Si Chloé Saffy est très douée pour écrire les scènes de sexe, elle ne sont pas si fréquentes, mais longues : elles durent sur plusieurs pages. Le livre faisant toutefois 270 pages, on est heureux d’apprendre que l’histoire d’Ophélie, Livia et Milo tient la route, même quand elles ne baisent pas. À nouveau, cette sensation de vécu, de réel, fait que les émotions, les sentiments, la baisse de régime ou le regain d’énergie sont vraisemblables, en fonction des saisons ou des aléas de la grande ville, que ces personnages ne sont pas que personnages mais qu’ils existent à Paris ou ailleurs, sans non plus que ça tende vers la profondeur existentielle d’une Anna Karénine (mais ce n’est pas ce qu’on lui demande, à Saffy). Ophélie et Livia ne sont pas qu’attirées par le sexe, d’ailleurs l’autrice se permet même d’envoyer bouler des semaines entières de baise en quelques phrases, parce qu’il n’y a pas que cela, dans la vie, il y a aussi le travail, ramener de l’argent à la maison, le cinéma, etc. On peut certes trouver que le côté amical/familial est assez réduit, de même que les traumas d’enfance ou de relations passées. Mais on peut aussi aimer cela pour ce côté terriblement rafraichissant.

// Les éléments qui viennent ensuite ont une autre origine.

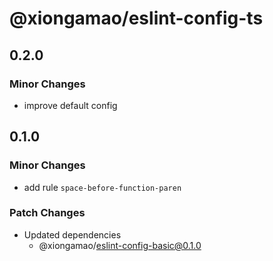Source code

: # @xiongamao/eslint-config-ts

## 0.2.0

### Minor Changes

- improve default config

## 0.1.0

### Minor Changes

- add rule `space-before-function-paren`

### Patch Changes

- Updated dependencies
  - @xiongamao/eslint-config-basic@0.1.0
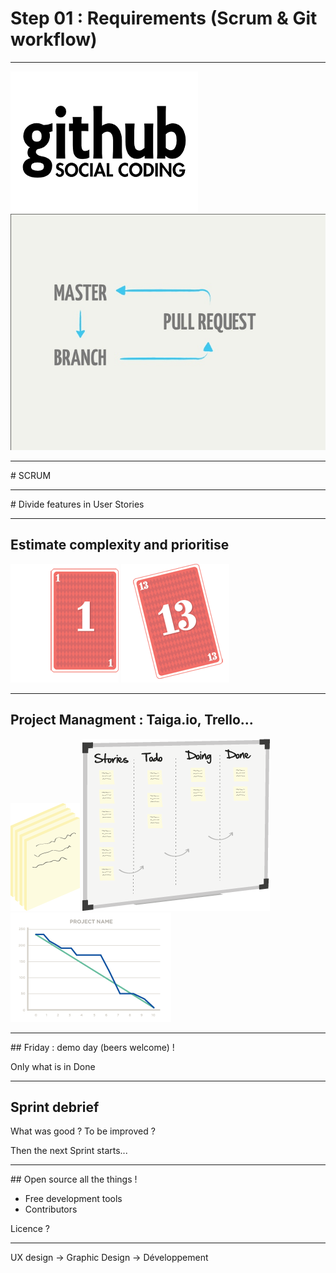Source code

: # Step 01 : Requirements (Scrum &  Git workflow)

---

![](../images/github.png)
![](../images/github-workflow.jpg)

---

# SCRUM

---

# Divide features in User Stories

---

## Estimate complexity and prioritise

![](../images/card_1.png)
![](../images/card_13.png)

---

## Project Managment : Taiga.io, Trello...

![](../images/sprint-backlog.png)
![](../images/sprint-board.png)
![](../images/sprint-burndown.png)

---

## Friday : demo day (beers welcome) !

Only what is in Done

---

## Sprint debrief

What was good ? To be improved ?

Then the next Sprint starts...

---

## Open source all the things !

- Free development tools
- Contributors


Licence ?

---

UX design -> Graphic Design -> Développement
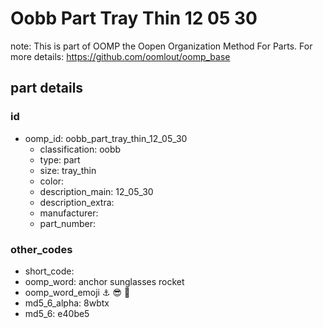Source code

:# Oobb Part Tray Thin 12 05 30  

note: This is part of OOMP the Oopen Organization Method For Parts. For more details: https://github.com/oomlout/oomp_base

##  part details





### id
* oomp_id: oobb_part_tray_thin_12_05_30
  * classification: oobb
  * type: part
  * size: tray_thin
  * color: 
  * description_main: 12_05_30
  * description_extra: 
  * manufacturer: 
  * part_number: 

### other_codes
* short_code: 
* oomp_word: anchor sunglasses rocket
* oomp_word_emoji :anchor: :sunglasses: :rocket:
* md5_6_alpha: 8wbtx
* md5_6: e40be5
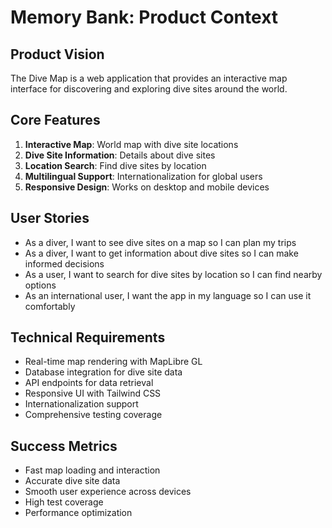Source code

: # Memory Bank: Product Context

## Product Vision

The Dive Map is a web application that provides an interactive map interface for discovering and exploring dive sites around the world.

## Core Features

1. **Interactive Map**: World map with dive site locations
2. **Dive Site Information**: Details about dive sites
3. **Location Search**: Find dive sites by location
4. **Multilingual Support**: Internationalization for global users
5. **Responsive Design**: Works on desktop and mobile devices

## User Stories

- As a diver, I want to see dive sites on a map so I can plan my trips
- As a diver, I want to get information about dive sites so I can make informed decisions
- As a user, I want to search for dive sites by location so I can find nearby options
- As an international user, I want the app in my language so I can use it comfortably

## Technical Requirements

- Real-time map rendering with MapLibre GL
- Database integration for dive site data
- API endpoints for data retrieval
- Responsive UI with Tailwind CSS
- Internationalization support
- Comprehensive testing coverage

## Success Metrics

- Fast map loading and interaction
- Accurate dive site data
- Smooth user experience across devices
- High test coverage
- Performance optimization
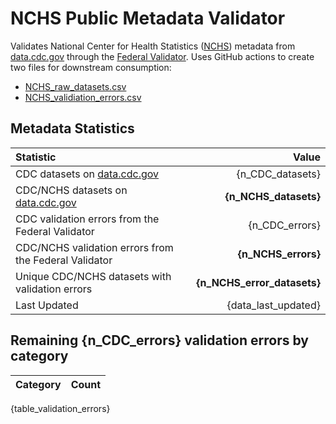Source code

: # NCHS Public Metadata Validator

Validates National Center for Health Statistics ([NCHS](https://www.cdc.gov/nchs/index.htm)) metadata from [data.cdc.gov](https://data.cdc.gov/browse?category=NCHS) through the [Federal Validator](https://dashboard.data.gov/validate). Uses GitHub actions to create two files for downstream consumption:


+ [NCHS_raw_datasets.csv](NCHS_raw_datasets.csv)
+ [NCHS_validiation_errors.csv](NCHS_validiation_errors.csv)


## Metadata Statistics

| Statistic | Value |
| :---      | ---:  |
| CDC datasets on [data.cdc.gov](https://data.cdc.gov/) | {n_CDC_datasets} |
| CDC/NCHS datasets on [data.cdc.gov](https://data.cdc.gov/browse?category=NCHS)| **{n_NCHS_datasets}** |
| CDC validation errors from the Federal Validator | {n_CDC_errors} |
| CDC/NCHS validation errors from the Federal Validator | **{n_NCHS_errors}** |
| Unique CDC/NCHS datasets with validation errors | **{n_NCHS_error_datasets}** |
| Last Updated | {data_last_updated} |


## Remaining {n_CDC_errors} validation errors by category

| Category | Count |
| :---     | ---:  |
{table_validation_errors}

Est-ce que La règle de trois est ce livre qui réfléchit au trouple, au polyamour, à l’amitié sexuelle ? Non, et Ophélie le dit bien au début. Il et elles vont baiser, pas se tourmenter l’esprit ou l’esprit du lecteur/de la lectrice. Ce n’est pas un livre qui vient débattre, rabattre les cartes ou souhaiter qu’advienne un autre modèle de vie (peut-être dans ce fameux tome 2, qui sait ?). Non, c’est un livre qui exalte la relation à trois entre des jeunes pour qui le sexe, s’il n’est pas une activité banale comme une autre, parce qu’il demande un certain savoir et une disposition d’être et d’esprit, est néanmoins quelque chose qu’on peut partager à plusieurs, ami·es, amant·es, copains, copines, filles, garçons ou peu importe. D’ailleurs, leur rencontre avec Joshua fera bientôt autant plaisir à Milo qu’à Ophélie et Livia (et au lecteur/à la lectrice). La règle de trois, c’est donc une aventure pleine de peps et de bonne humeur, de stupre et de cyprine, où le mot co-pine prend enfin tout son sens (surtout à la fin).